Transcribe nothing except the lines below that run from the one with "following you back." to the one with "training and records", ends included, and do not copy any picture.

**Records from a dataset**

+-------+

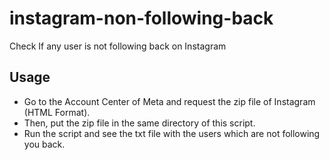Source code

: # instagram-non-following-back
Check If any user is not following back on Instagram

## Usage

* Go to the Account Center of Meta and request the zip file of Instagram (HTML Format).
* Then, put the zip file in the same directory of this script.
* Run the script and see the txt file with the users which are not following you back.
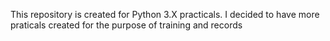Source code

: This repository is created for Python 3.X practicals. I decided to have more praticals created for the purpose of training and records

+-------+

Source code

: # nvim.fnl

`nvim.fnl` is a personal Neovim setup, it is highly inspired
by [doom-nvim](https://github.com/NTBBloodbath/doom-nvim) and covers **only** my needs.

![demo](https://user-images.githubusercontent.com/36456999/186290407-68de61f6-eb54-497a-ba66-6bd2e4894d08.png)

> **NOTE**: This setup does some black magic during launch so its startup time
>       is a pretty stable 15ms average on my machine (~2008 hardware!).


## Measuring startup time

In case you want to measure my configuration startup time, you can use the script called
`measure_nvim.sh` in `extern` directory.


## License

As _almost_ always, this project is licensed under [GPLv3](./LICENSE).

+-------+

**Answer space**
* Run the script and see the txt file with the users which are not following you back.
Source code

: This repository is created for Python 3.X practicals. I decided to have more praticals created for the purpose of training and records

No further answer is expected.